The last of those presided over the demise of Hyksos rule in Lower Egypt. Apepi ruled in the mid-15th Century B.C. By this time, the kings and people of Upper Egypt had strengthened Thebes and the lands around it, along with their military, and felt compelled to confront the Hyksos-led forces of the north. A Theban king named Kamose led an army into battle against the Hyksos and was mildly successful. His brother Ahmose (right), succeeding as King of Thebes, was the one who led the Egyptians to victory over the Hyksos and convinced them to leave not only Avaris but all of Lower Egypt. The Egyptians' success was so complete that it included a further campaign into Palestine, highlighted by a six-year siege that resulted in the further flight of the Hyksos to what is now Syria, after which they disappeared from history.

Ahmose became King Ahmose I, founder of the 18th Dynasty, beginner of the New Kingdom, and Lord of the Two Lands. He improved on the Hyksos model of the military and used it to conquer lands surrounding Egypt, creating a buffer zone of sorts that served to protect the civilization in future years from surprise attacks from neighbors with violent intent.

What the Hyksos left behind was a series of improvements: in fighting, in metalworking, in farming, in crafting. Egyptians learned to make and use new weapons, of sturdy bronze, and enjoyed the greater accuracy and devastating potential of the Hyksos-introduced weaponry. They learned new ways of Rhind Papyrusirrigation, which improved the already vaunted Egyptian agriculture method, and new ways to grow and harvest fruits and vegetables. They created new and improved ceramics, courtesy of an augmented potter's wheel. They crafted linen of higher quality, thanks to the Hyksos-introduced vertical loom.

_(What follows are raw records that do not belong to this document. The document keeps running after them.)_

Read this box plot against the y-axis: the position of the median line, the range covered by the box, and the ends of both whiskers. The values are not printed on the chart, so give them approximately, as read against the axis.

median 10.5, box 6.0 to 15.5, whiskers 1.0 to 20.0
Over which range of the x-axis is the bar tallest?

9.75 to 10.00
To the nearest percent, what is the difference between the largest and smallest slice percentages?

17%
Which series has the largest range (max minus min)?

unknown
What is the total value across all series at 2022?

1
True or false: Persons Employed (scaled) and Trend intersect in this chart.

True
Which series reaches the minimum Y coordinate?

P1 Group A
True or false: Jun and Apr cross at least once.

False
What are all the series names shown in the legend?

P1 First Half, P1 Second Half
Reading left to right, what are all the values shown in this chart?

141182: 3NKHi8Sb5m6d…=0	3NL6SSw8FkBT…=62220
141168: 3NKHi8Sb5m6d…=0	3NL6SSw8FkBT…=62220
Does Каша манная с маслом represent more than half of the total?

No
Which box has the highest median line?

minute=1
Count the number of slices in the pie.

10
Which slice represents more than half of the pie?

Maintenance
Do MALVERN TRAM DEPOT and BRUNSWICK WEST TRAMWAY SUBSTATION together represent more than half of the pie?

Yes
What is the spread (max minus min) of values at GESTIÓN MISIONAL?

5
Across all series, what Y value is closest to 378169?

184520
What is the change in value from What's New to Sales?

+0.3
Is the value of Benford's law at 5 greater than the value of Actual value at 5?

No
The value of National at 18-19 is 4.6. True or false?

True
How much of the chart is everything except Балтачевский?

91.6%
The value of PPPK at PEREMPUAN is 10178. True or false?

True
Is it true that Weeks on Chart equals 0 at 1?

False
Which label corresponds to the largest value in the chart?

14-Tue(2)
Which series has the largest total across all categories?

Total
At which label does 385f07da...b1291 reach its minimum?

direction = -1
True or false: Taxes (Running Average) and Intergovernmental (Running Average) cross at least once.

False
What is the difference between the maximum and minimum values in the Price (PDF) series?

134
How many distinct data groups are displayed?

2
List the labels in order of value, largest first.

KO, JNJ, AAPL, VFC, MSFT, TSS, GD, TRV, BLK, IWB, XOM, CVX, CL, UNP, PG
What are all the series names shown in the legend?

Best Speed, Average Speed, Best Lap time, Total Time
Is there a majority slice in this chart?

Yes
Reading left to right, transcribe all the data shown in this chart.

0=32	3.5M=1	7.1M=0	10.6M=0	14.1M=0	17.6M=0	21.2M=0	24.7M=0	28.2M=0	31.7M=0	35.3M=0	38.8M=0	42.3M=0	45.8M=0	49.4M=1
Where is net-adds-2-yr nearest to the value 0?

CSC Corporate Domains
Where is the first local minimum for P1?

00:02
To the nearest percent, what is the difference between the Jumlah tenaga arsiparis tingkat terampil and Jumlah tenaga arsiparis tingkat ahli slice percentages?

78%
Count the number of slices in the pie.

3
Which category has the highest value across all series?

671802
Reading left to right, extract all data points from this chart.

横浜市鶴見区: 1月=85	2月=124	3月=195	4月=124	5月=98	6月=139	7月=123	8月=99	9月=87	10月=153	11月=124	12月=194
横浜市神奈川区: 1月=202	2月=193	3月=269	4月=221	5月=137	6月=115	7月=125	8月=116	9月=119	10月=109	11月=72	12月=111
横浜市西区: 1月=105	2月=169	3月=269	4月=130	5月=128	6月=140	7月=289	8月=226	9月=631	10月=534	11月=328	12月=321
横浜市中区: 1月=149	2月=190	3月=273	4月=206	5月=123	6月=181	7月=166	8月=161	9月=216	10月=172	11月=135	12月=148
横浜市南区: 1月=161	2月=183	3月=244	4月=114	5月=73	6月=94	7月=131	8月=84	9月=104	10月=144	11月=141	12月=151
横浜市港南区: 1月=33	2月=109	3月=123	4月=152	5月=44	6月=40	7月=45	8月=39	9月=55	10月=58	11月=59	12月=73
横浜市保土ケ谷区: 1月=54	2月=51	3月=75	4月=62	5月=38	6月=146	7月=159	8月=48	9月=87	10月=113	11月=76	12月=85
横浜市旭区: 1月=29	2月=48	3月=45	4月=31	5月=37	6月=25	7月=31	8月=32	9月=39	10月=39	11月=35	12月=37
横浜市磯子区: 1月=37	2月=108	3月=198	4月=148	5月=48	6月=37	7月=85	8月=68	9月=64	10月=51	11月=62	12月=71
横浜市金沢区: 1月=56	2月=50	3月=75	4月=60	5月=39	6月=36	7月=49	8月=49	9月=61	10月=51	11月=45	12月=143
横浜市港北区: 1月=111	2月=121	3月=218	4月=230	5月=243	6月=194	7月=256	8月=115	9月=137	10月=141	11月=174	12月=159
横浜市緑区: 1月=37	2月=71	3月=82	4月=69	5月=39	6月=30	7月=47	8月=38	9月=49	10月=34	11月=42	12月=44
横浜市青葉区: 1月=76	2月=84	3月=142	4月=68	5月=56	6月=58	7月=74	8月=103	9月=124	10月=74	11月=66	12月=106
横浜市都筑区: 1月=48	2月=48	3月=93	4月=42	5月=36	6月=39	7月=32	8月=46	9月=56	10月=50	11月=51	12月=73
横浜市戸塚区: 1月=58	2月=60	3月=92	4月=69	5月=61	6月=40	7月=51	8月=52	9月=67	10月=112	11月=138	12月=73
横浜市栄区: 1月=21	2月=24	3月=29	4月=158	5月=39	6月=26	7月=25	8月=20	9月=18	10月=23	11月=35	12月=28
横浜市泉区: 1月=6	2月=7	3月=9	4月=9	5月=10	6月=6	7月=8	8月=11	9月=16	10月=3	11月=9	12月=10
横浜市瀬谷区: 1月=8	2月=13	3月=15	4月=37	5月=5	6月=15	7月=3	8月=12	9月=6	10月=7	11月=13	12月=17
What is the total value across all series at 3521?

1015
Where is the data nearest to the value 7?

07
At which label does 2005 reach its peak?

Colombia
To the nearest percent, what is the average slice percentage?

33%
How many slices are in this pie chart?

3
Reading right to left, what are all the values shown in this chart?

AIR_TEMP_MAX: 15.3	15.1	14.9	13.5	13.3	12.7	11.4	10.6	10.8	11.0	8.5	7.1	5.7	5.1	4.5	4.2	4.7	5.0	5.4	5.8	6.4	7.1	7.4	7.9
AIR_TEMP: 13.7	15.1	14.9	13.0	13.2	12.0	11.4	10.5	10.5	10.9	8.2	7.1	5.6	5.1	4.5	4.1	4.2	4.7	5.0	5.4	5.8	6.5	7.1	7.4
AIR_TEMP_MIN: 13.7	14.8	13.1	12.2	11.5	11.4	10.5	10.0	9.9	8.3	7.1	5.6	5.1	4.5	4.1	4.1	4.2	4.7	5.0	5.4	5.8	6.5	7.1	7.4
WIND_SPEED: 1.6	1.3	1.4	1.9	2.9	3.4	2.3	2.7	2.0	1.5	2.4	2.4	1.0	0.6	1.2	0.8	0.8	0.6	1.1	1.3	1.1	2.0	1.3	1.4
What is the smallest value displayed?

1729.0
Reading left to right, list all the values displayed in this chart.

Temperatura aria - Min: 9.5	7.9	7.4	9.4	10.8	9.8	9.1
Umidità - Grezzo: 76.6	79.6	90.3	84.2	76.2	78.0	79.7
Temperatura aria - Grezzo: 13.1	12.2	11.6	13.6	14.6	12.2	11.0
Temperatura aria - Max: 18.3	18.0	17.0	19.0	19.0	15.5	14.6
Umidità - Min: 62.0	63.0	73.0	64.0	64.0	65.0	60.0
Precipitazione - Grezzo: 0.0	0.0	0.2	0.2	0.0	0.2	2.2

One other benefit that the Hyksos provided the Egyptians was in the historical record. The Hyksos king Apepi set his scholars on a program of copying old papyrus scrolls and then carefully storing them, ensuring that they would not be lost because of conquest or natural disaster. Some of Ancient Egypt's most important scrolls (such as the Rhind Mathematical Papyrus, the Westcar Papyrus, and an ancient surgical handbook) survived in this way.